Ingrid’s heart boomed. She examined the doors. They were set into the wall so each cubicle formed its own little room. There was no climbing under or over them. Ingrid shouldered the locked door, and it rattled against its bolt.
“Anyone got a dime?” she asked. “Ten pence?”
Seven women looked at her like she was an idiot. Her radio babbled with static and muffled instructions.
“I need to open this lock.” There was a groove in the mechanism she could twist if she could just get a coin or a knife.
Some of the women pulled apologetic smiles. “My husband carries the money.”
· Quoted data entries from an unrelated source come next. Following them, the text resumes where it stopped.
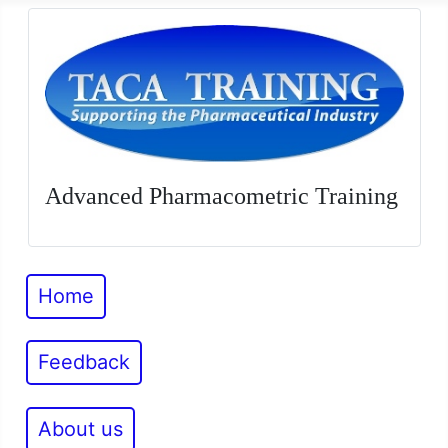
Advanced Pharmacometric Training
Home
Feedback
About us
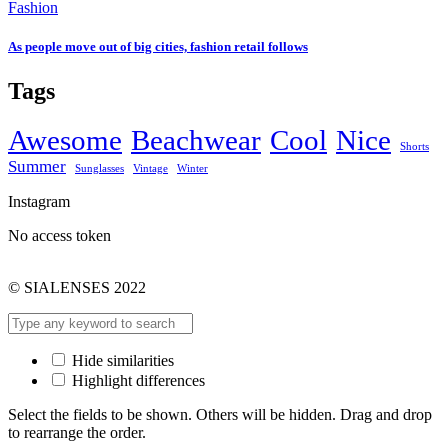
Fashion
As people move out of big cities, fashion retail follows
Tags
Awesome
Beachwear
Cool
Nice
Shorts
Summer
Sunglasses
Vintage
Winter
Instagram
No access token
© SIALENSES 2022
Hide similarities
Highlight differences
Select the fields to be shown. Others will be hidden. Drag and drop
to rearrange the order.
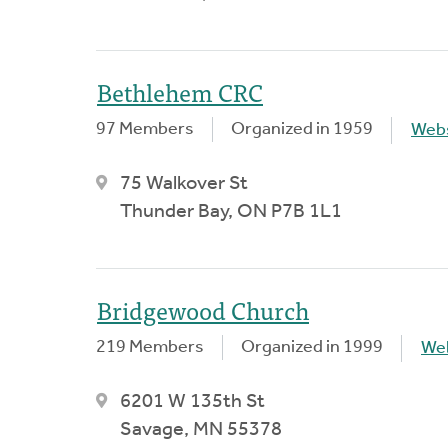
Bethlehem CRC
97 Members
Organized in 1959
Webs
75 Walkover St
Thunder Bay, ON P7B 1L1
Bridgewood Church
219 Members
Organized in 1999
We
6201 W 135th St
Savage, MN 55378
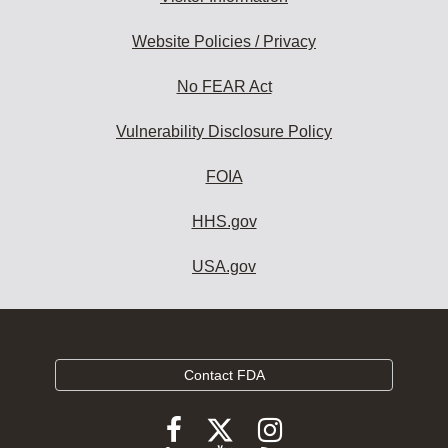
Website Policies / Privacy
No FEAR Act
Vulnerability Disclosure Policy
FOIA
HHS.gov
USA.gov
Contact FDA
Follow
Follow
Follow
FDA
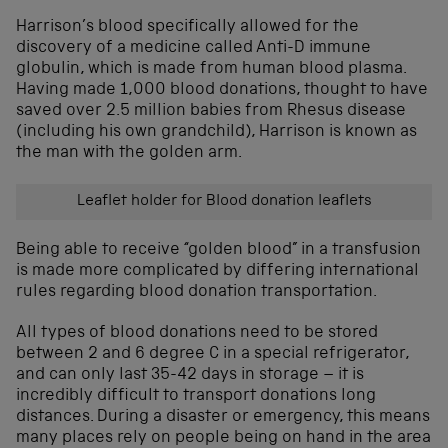
Harrison’s blood specifically allowed for the
discovery of a medicine called Anti-D immune
globulin, which is made from human blood plasma.
Having made 1,000 blood donations, thought to have
saved over 2.5 million babies from Rhesus disease
(including his own grandchild), Harrison is known as
the man with the golden arm.
Leaflet holder for Blood donation leaflets
Being able to receive “golden blood” in a transfusion
is made more complicated by differing international
rules regarding blood donation transportation.
All types of blood donations need to be stored
between 2 and 6 degree C in a special refrigerator,
and can only last 35-42 days in storage – it is
incredibly difficult to transport donations long
distances. During a disaster or emergency, this means
many places rely on people being on hand in the area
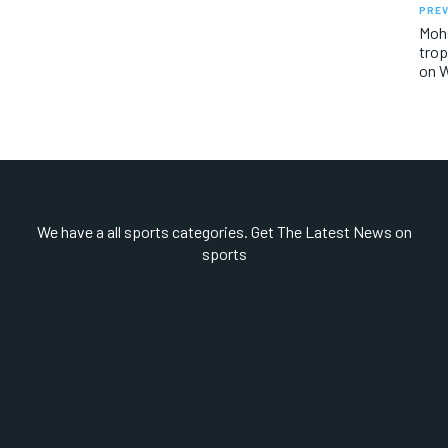
PREV
Mohs
trop
on W
We have a all sports categories. Get The Latest News on
sports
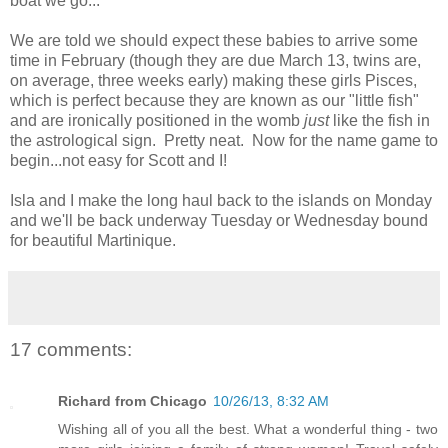
boat we go...
We are told we should expect these babies to arrive some
time in February (though they are due March 13, twins are,
on average, three weeks early) making these girls Pisces,
which is perfect because they are known as our "little fish"
and are ironically positioned in the womb
just
like the fish in
the astrological sign. Pretty neat. Now for the name game to
begin...not easy for Scott and I!
Isla and I make the long haul back to the islands on Monday
and we'll be back underway Tuesday or Wednesday bound
for beautiful Martinique.
17 comments:
Richard from Chicago
10/26/13, 8:32 AM
Wishing all of you all the best. What a wonderful thing - two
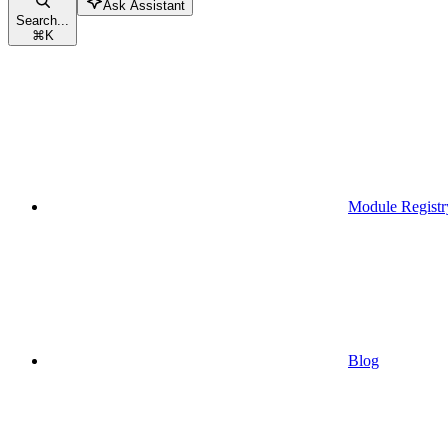
Ask Assistant
Search...
⌘
K
Module Registr
Blog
“I got a fifty,” one of the lipstick appliers said, “if you can make change.”
“Never mind.” Ingrid took a step back then aimed a Dr Marten sole at the lock, sending the door flying open to an intake of breath from everyone in the room.
Inside the cubicle, something was on top of the closed toilet seat. Ingrid felt her pulse in her fingers as she picked up a piece of black material. Below it was a folded black jacket. Ingrid was holding Hatoum’s hijab. The edges of her vision narrowed. The sounds of the restroom pulsed in and out like a badly tuned radio. This was not good. This was really not good. She dropped the hijab and turned to the women. “You.” She picked one at random. “You are in charge of making sure no one touches this, you understand?”
Ingrid didn’t wait for an answer before dashing out into the corridor. She talked into the radio. “This is Skyberg.”